其次,竹、木简牍为有机质地,均有吸湿性质,因此要严格控制库房的温、湿度变化范围。温度和湿度是直接作用于藏品上的两个最基本的因素,任何藏品都会有适合它本身的温度和湿度的界限,如果超过这种界限,藏品由于不适应就会出现各种病变,严重的就会失去其本来面目。经过一些实验可以发现,保存简牍的环境温度应在15~20℃范围内,相对湿度45%~60%之间浮动。一般认为,日温差不高于2~5℃,相对湿度每天变化不超过3%~5%为宜。温、湿度的大幅度变化对保存简牍是不利的。要想隔绝大气对库房的影响,首先库房密封性要好,同时注意建筑物周围的防潮加固。保管简牍除了防潮,更主要的是防止库房内过于干燥,当环境的相对湿度低于40%的时候,一切竹木质器物就面临干裂脆化的危险,增加库房内湿度可采用喷雾增湿、加热增湿等。总之,实现对温湿度的控制关键在于要有一个良好的库房,库房应进行科学管理,这样文物保护就进入了一个有序规范的管理模式。现如今甘肃简牍博物馆文物库房内安装有温湿度测量仪、空调器、加湿器等。但是调节温湿度还是需要人为监控干预,如果以后能够加装温湿度传感器,进行软件干预才能更加精确地恒定温湿度。

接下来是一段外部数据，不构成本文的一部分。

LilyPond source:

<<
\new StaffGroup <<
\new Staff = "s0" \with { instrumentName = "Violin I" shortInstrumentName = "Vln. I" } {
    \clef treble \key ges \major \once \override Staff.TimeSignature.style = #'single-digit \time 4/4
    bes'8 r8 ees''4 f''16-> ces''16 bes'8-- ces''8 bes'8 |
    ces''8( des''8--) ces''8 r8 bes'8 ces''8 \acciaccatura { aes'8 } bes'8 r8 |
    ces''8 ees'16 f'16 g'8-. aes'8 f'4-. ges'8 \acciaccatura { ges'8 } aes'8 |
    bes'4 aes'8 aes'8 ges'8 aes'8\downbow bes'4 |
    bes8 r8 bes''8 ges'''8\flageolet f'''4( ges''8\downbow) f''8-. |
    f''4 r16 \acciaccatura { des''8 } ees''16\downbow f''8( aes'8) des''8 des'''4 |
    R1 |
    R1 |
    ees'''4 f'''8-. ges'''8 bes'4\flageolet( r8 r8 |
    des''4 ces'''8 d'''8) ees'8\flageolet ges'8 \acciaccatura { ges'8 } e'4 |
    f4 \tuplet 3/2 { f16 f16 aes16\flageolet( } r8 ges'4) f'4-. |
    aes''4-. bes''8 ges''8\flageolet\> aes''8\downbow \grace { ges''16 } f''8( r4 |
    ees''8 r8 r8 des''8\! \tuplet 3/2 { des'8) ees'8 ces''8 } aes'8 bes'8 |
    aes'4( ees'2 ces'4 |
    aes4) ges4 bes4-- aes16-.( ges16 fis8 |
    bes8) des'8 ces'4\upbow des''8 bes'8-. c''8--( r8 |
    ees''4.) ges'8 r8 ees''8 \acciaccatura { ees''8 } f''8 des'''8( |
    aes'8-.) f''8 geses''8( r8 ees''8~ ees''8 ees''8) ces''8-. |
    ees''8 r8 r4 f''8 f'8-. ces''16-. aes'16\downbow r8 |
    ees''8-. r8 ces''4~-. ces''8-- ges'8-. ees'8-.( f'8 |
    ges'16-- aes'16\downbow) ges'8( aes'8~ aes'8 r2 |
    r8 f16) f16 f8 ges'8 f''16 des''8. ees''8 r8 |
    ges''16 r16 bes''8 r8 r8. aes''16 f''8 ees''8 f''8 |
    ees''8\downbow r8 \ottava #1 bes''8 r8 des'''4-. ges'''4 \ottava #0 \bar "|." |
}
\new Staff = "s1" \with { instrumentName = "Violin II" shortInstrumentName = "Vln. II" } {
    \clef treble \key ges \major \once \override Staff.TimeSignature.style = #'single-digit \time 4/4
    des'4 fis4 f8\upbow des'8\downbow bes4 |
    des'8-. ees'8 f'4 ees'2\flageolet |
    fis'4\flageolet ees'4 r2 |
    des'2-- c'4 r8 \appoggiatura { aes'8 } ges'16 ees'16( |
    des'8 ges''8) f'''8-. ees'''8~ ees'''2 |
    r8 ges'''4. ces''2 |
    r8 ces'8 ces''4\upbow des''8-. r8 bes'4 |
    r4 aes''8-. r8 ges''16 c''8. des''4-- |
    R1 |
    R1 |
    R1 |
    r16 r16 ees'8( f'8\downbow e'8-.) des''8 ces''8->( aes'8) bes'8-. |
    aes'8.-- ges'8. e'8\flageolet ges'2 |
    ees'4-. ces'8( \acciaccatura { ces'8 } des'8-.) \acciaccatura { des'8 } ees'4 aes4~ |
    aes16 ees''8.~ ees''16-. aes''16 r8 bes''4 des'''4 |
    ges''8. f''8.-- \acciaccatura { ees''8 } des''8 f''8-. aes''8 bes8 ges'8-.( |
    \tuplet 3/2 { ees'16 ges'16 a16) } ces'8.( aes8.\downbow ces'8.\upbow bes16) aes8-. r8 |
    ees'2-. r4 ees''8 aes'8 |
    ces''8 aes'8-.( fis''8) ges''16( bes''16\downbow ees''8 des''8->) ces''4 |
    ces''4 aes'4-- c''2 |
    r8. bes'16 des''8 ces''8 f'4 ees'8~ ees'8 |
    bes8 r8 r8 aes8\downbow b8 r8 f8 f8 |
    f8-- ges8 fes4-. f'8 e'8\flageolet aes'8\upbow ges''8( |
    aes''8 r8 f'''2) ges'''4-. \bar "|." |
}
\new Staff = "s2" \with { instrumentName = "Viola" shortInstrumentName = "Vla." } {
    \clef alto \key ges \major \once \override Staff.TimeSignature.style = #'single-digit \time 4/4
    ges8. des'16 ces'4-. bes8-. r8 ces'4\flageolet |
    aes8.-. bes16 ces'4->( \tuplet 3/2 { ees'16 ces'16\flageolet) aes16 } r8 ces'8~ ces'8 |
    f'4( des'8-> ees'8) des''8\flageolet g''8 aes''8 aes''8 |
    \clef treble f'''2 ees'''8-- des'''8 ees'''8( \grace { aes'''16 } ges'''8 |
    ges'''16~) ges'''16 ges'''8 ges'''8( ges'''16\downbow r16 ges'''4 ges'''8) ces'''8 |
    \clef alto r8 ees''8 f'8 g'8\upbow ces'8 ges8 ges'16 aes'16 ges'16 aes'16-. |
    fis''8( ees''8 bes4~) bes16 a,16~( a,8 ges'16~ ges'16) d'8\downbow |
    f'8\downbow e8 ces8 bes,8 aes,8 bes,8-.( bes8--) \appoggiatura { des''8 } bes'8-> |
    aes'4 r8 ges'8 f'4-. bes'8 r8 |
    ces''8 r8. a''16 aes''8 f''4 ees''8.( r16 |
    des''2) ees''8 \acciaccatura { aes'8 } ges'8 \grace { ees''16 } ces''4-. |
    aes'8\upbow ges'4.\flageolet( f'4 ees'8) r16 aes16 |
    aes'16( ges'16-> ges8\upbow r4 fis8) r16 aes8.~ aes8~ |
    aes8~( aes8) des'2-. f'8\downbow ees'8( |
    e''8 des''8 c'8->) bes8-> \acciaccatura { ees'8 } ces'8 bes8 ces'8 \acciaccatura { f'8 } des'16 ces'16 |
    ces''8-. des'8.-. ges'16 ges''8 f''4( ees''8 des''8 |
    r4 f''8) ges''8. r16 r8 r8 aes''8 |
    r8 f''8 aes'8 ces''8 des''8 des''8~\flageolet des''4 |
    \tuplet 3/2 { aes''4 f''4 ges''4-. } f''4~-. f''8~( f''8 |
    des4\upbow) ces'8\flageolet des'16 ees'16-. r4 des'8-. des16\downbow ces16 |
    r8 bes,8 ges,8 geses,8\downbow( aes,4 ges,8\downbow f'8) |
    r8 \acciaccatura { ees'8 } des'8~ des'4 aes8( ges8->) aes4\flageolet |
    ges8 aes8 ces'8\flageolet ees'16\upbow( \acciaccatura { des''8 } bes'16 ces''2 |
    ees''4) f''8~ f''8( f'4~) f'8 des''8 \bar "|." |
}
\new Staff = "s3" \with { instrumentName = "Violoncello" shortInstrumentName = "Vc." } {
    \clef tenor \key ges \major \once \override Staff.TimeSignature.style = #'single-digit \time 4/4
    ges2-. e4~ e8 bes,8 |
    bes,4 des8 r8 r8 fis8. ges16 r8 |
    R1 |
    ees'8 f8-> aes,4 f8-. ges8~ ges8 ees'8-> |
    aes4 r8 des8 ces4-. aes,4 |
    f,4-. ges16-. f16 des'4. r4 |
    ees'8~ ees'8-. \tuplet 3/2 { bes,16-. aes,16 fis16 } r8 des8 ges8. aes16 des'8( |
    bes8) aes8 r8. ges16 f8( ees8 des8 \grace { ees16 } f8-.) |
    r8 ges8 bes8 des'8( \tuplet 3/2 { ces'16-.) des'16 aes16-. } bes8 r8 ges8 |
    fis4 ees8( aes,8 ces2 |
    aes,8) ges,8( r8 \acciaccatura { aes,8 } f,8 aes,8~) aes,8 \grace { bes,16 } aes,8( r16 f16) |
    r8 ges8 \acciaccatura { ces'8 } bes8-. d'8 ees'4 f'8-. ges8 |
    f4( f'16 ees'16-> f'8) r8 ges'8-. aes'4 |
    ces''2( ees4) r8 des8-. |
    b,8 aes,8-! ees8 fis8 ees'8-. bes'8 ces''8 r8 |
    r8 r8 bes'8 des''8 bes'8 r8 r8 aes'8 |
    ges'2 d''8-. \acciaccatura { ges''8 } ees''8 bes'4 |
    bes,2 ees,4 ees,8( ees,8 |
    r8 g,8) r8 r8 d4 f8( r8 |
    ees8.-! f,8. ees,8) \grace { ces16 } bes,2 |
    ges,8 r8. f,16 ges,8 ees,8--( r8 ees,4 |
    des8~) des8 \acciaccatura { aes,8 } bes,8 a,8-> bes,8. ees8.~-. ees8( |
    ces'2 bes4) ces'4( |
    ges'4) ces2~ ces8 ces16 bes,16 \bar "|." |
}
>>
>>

霉菌、虫类还有空气中的有害气体和尘埃也会对简牍产生影响。竹、木简牍在适当的温、湿度条件下极易生霉、生虫,尤其木材是一种微酸性物质,大多数木腐菌只有在微酸的环境下才能危害文物。因此库房要经常通风,可以一定程度地减少霉菌的滋生。同时安装空调系统可以保持库房的空气清新,消除尘埃对简牍的影响。现如今甘肃简牍博物馆使用空调系统保持库房空气流通,即将采用樟木柜体保存文物。
目前,制约甘肃简牍发展的是没有独立和固定的陈展空间,因简牍博物馆成立较晚,没有新建馆址,陈展地方的不固定,简牍在不停的运输中形成的文物破坏不可控制,目前只能部分采用试管存放简牍,减少损伤的几率。因此,只有陈展空间固定,在展厅用科技手段控制环境变化,才能最大限度减少大气环境对简牍的破坏。
除了存放以外,简牍数字化也是保护中亟需解决的问题。简牍的出土整理和研究发端于20世纪前叶,在一百多年的研究发掘中,这些数量巨大、类型庞杂、信息残缺、释读不畅的新史料,在挖掘现场没有统一的编号方式,有些编号因为时间太久无法辨认,有些简牍在漫长的时间里发生断裂没有来得及修复,给查找造成了困难。同时,手工方式进行简牍整理研究的手段在手工操作较小量的数据时,可信度高是其优势,但是,当简牍累积到一定数量,就会出现整理和研究进程缓慢,顾此失彼。要解决上述问题,提高简牍整理研究的质量和效率,最佳对策就是简牍信息存储、检索研究的数字化与自动化。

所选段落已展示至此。